- **Your assignment**: Please select and copy every row below that contains the string "microsoft", treating uppercase and lowercase letters as different.
□ □ □ □ □
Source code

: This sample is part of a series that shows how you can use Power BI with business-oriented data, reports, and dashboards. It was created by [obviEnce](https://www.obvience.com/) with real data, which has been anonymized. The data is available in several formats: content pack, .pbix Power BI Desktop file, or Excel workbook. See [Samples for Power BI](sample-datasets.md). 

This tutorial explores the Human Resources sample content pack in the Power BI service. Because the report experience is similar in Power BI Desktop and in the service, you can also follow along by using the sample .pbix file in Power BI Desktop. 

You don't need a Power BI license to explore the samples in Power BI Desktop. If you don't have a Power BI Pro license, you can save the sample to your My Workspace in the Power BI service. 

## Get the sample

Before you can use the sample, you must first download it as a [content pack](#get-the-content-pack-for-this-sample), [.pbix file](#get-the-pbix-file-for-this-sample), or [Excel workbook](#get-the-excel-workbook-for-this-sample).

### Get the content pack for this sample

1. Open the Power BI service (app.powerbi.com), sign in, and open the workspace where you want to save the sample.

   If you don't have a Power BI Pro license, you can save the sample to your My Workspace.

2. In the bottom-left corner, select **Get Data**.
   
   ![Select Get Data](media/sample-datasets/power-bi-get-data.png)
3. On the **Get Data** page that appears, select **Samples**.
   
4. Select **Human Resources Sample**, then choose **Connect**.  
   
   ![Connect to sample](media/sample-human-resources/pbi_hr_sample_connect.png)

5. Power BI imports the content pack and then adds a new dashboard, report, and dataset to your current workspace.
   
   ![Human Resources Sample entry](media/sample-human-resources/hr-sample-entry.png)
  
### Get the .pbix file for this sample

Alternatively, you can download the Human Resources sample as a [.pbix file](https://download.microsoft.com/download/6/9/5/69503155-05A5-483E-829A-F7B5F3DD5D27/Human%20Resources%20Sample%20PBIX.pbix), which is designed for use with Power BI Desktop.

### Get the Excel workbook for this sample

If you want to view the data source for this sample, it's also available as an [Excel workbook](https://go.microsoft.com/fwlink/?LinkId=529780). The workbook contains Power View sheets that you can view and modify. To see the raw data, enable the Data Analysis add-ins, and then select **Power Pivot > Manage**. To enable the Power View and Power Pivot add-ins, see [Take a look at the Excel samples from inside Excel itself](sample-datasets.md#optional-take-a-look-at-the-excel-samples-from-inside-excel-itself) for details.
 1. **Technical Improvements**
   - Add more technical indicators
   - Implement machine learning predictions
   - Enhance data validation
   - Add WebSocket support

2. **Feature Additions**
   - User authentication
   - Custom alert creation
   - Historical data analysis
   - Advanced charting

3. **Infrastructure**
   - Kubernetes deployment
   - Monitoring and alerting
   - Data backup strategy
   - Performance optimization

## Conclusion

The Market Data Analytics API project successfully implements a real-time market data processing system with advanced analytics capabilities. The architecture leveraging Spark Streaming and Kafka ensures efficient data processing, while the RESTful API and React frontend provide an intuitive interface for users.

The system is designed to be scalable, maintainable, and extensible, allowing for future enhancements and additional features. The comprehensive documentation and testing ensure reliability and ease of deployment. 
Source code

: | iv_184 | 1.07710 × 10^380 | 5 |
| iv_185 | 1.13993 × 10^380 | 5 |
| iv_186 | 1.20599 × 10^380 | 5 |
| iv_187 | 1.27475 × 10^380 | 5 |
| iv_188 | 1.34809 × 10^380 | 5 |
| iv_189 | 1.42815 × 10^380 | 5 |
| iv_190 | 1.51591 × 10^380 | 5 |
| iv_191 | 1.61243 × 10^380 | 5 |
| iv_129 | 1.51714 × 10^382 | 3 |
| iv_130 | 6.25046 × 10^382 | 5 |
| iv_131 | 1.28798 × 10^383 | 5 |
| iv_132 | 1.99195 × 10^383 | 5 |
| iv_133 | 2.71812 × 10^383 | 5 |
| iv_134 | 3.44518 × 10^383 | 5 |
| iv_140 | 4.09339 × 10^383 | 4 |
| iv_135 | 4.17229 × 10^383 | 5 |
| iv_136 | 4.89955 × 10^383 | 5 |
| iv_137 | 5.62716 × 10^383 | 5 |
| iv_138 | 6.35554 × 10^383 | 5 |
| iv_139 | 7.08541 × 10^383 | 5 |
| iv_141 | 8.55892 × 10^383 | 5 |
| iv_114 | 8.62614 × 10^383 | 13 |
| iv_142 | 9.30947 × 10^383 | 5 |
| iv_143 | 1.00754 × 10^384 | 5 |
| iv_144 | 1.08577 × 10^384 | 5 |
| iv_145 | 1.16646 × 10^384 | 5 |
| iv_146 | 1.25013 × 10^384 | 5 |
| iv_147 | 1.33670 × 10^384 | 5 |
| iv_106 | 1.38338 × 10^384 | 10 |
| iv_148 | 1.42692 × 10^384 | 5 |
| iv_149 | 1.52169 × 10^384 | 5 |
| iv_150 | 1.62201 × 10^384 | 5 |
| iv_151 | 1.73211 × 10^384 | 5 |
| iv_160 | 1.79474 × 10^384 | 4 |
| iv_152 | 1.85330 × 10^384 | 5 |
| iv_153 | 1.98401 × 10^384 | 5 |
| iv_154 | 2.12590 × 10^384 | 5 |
□ □ □ □ □
- **Response area**:
Alternatively, you can download the Human Resources sample as a [.pbix file](https://download.microsoft.com/download/6/9/5/69503155-05A5-483E-829A-F7B5F3DD5D27/Human%20Resources%20Sample%20PBIX.pbix), which is designed for use with Power BI Desktop.
If you want to view the data source for this sample, it's also available as an [Excel workbook](https://go.microsoft.com/fwlink/?LinkId=529780). The workbook contains Power View sheets that you can view and modify. To see the raw data, enable the Data Analysis add-ins, and then select **Power Pivot > Manage**. To enable the Power View and Power Pivot add-ins, see [Take a look at the Excel samples from inside Excel itself](sample-datasets.md#optional-take-a-look-at-the-excel-samples-from-inside-excel-itself) for details.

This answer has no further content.